Ah I wish I was there to nurse you then clean up your piss-filled water bottles
for some reason the bedside piss missed the water bottle today
He about cried when I ordered pizza online. He said it was a miracle.
She called me Spock and proceeded to ask me to 'teach her the ways of the force'. I just couldn't do it after that. No way am I fucking a girl who can't tell the difference between Star Wars and Star Trek.
I smelled my fingers after she left and they smelt like sugar cookies. I want that one again.
You kicked in the door when she was blowing him. You dont remember do you?
Do you have any idea how hard it is to concentrate on legal issues with the ghost of his giant penis in me?
Also, the drinking age in Japan is 20. At what point in the sky am I allowed to start downing alcohol?
Just pretend you're riding a unicorn through space.
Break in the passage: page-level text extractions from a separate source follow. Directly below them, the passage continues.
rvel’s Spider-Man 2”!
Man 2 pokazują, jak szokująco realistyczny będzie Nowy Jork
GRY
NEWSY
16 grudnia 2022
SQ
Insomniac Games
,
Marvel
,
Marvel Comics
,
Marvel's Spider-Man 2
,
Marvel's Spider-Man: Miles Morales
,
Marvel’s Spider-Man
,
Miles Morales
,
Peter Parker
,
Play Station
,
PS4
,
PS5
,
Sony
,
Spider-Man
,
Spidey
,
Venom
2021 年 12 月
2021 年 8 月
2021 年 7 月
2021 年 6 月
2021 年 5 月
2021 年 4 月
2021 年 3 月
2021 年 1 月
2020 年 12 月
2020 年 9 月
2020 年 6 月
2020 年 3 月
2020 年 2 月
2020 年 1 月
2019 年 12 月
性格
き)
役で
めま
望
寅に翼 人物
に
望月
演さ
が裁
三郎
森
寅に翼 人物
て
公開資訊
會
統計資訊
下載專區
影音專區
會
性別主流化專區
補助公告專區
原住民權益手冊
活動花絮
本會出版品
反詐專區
Thats how I deal with the stirrup situation at the gyno office.
He wrote me poetry. 12 hours after getting my number
Trial is expected to last a fucking week if I get chosen.
To be fair, you are the kind of person I want to be on the jury when I inevitably end up in front of one.
You climbed out your own window and walked in the front door..
Just screamed wow while using my vibrator.. new low
Chugging this bottle of Jim at the airport is proving more difficult than I imagined. TSA is not amused.
she wants homewrecking advice
are you gonna teach her your ways?
obvs. i'm like her yoda.
I'm stuck on a cliff. I'm not sure how I got here or how to get down. Please send help. And clothes.